CAMBRIDGE, Mass.—Idera Pharmaceuticals, a clinical-stage biopharmaceutical company focused on developing nucleic acid therapeutics for patients with rare and serious diseases, is planning to develop a drug to treat boys with Duchenne muscular dystrophy (DMD). It could be a major breakthrough for a disease that is debilitating and often fatal.
The company will enter a partnership with Parent Project Muscular Dystrophy (PPMD), the largest and most comprehensive nonprofit organization in the U.S. focused on finding a cure for DMD, to conduct early-stage research into a drug that would slow the deterioration of muscles caused by the deadly disease. The drug could be used with in conjunction other drugs likely to be approved to work in boys with any underlying genetic mutations.
DMD is caused by genetic mutations that result in a lack of a protein called dystrophin that is needed for muscle formation. As a recessive X-linked form of muscular dystrophy, the disease overwhelmingly affects male children. The muscles start degenerating because of inflammation. The rare, fatal neuromuscular disorder is characterized by progressive muscle weakness, increasing disability limiting activities of daily living, pulmonary and cardiac dysfunction and death typically before age 30. It affects approximately 15,000 to 20,000 patients in the United States.
Because of compromised cellular membranes, dying and damaged muscle cells release self-RNAs and other molecules that are recognized by the body’s innate immune system as damage-associated molecular patterns (DAMPs). DAMPs stimulate Toll-like receptor (TLR)-mediated signaling pathways that trigger an inflammatory response. This TLR-mediated inflammatory response is believed to cause additional muscle cell damage, propagating a cycle of tissue damage that contributes to disease progression. TLRs represent novel targets in DMD upstream of other traditional inflammatory targets.
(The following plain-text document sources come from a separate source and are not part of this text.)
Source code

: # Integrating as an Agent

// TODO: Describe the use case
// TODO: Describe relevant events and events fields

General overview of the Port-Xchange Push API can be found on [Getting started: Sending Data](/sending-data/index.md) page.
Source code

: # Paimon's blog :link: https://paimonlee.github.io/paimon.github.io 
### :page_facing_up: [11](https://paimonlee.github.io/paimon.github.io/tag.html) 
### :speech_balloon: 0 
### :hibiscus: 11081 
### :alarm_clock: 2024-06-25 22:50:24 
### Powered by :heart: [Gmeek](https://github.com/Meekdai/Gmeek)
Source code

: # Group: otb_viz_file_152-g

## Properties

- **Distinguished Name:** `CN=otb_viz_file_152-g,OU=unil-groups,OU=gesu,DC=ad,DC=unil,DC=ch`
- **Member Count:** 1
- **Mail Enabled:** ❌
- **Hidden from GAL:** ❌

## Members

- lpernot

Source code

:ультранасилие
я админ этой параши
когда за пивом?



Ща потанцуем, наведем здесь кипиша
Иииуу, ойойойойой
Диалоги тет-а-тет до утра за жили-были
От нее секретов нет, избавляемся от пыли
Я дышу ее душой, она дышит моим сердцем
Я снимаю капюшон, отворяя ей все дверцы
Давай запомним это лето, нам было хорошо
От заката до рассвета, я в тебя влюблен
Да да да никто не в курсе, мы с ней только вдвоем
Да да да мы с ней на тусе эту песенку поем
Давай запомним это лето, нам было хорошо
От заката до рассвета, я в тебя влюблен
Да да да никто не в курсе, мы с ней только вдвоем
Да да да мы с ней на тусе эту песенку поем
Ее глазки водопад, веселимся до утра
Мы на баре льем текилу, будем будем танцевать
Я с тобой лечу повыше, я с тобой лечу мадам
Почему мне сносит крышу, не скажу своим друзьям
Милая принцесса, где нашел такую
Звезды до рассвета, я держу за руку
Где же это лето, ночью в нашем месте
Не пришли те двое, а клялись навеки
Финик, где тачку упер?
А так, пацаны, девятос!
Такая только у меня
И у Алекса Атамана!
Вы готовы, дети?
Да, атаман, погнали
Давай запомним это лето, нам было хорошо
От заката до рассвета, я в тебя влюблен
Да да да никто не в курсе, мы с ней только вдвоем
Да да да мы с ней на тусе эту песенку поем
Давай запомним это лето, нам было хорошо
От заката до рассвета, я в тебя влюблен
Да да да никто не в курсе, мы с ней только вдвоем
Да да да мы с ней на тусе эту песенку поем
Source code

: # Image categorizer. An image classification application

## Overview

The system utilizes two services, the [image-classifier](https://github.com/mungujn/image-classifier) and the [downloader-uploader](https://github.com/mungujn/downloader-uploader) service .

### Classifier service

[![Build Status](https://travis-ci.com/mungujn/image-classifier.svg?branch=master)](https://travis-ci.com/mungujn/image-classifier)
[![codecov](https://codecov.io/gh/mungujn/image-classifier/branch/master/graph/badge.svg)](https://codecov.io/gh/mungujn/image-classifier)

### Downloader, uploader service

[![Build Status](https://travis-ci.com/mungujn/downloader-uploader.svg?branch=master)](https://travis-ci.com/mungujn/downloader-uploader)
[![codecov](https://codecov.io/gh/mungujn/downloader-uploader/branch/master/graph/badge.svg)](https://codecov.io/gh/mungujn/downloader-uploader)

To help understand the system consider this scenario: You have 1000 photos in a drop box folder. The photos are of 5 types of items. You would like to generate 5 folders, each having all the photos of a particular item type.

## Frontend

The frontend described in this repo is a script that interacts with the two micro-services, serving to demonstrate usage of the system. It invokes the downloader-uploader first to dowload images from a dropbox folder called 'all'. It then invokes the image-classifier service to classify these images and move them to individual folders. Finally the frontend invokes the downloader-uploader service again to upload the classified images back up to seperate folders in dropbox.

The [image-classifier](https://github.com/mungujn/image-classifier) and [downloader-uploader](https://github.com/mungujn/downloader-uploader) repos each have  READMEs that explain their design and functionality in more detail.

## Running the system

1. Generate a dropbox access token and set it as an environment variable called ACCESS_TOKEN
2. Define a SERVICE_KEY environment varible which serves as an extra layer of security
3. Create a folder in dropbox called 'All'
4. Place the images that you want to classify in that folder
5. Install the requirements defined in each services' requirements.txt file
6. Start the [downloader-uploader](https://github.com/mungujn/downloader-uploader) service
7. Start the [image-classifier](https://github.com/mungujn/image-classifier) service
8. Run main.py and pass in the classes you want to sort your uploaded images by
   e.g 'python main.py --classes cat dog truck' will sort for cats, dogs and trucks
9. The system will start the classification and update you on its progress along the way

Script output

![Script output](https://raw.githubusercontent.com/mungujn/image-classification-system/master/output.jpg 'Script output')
Idera hopes to create a drug to stop inflammation by blocking TLR, an approach that looks promising according to animal studies. Idera and PPMD plan to work together to conduct preclinical studies and develop a clinical development strategy for an investigational TLR antagonist candidate. In previous preclinical studies in models of DMD, treatment with a TLR antagonist candidate led to a reduction in disease-associated markers of inflammation and improved muscle function.
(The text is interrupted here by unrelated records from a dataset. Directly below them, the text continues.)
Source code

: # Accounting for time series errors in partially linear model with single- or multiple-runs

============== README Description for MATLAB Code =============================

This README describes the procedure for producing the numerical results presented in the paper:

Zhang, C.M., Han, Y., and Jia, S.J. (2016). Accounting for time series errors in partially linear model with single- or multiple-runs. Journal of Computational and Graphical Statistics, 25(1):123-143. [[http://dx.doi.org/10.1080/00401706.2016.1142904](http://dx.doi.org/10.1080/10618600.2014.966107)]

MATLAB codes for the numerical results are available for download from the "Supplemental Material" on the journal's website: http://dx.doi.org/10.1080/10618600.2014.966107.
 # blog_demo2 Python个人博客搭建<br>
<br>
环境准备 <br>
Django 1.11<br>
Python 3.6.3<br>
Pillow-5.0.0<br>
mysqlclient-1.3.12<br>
“We look forward to partnering with Idera Pharmaceuticals, a leader in the development of nucleic acid therapeutics for rare diseases, to advance a novel approach to controlling muscle inflammation with the potential to treat all patients, regardless of their genetic mutation,” said Pat Furlong, founding president and CEO of PPMD. “One of our organization’s primary objectives is to advance potential treatments, so that all people with Duchenne have an opportunity to live longer and fuller lives. For 20 years, we have done whatever we can to support new and promising technologies. PPMD looks forward to working with Idera on this new area of biology to advance treatments applicable to all patients.”
“We are very pleased to work with PPMD on advancing the potential application of TLR antagonism to address the underlying inflammation that propagates disease progression in Duchenne. PPMD brings decades of experience working with families affected by Duchenne, as well as close ties with scientists and clinicians working in the field worldwide,” said Dr. Sudhir Agrawal, CEO of Idera Pharmaceuticals. “We look forward to collaborating with PPMD and researchers from Children’s National Health System to conduct preclinical studies to inform a clinical development strategy.”
“Over the last five years, we have demonstrated in preclinical studies that TLRs play a critical role in triggering inflammation in neuromuscular diseases such as Duchenne. Based on this research, we believe there is a clear scientific rationale for the evaluation of TLR antagonism as a potential treatment approach,” said Dr. Kanneboyina Nagaraju, professor of integrative systems biology and pediatrics at the George Washington University School of Medicine and Health Sciences and Children’s National Health System.
Independent research published by investigators from Children’s National Health System in Washington, D.C., has demonstrated the role of TLRs in the pathogenesis of DMD. Additional preclinical research published by investigators from Children’s National Health System and Idera showed that inhibition of TLR activity improved disease-associated measures in Duchenne models.